* [Your assignment] Print the entire listing. Each line must match the original exactly.

* [Provided material]
== Segment start ==
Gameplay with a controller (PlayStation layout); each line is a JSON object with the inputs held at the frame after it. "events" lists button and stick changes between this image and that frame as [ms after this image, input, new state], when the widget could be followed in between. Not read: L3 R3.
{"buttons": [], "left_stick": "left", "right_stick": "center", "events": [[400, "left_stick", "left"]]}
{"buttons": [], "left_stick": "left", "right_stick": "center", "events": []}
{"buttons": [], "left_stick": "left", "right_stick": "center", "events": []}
== Segment end ==
* [Result]
Gameplay with a controller (PlayStation layout); each line is a JSON object with the inputs held at the frame after it. "events" lists button and stick changes between this image and that frame as [ms after this image, input, new state], when the widget could be followed in between. Not read: L3 R3.
{"buttons": [], "left_stick": "left", "right_stick": "center", "events": [[400, "left_stick", "left"]]}
{"buttons": [], "left_stick": "left", "right_stick": "center", "events": []}
{"buttons": [], "left_stick": "left", "right_stick": "center", "events": []}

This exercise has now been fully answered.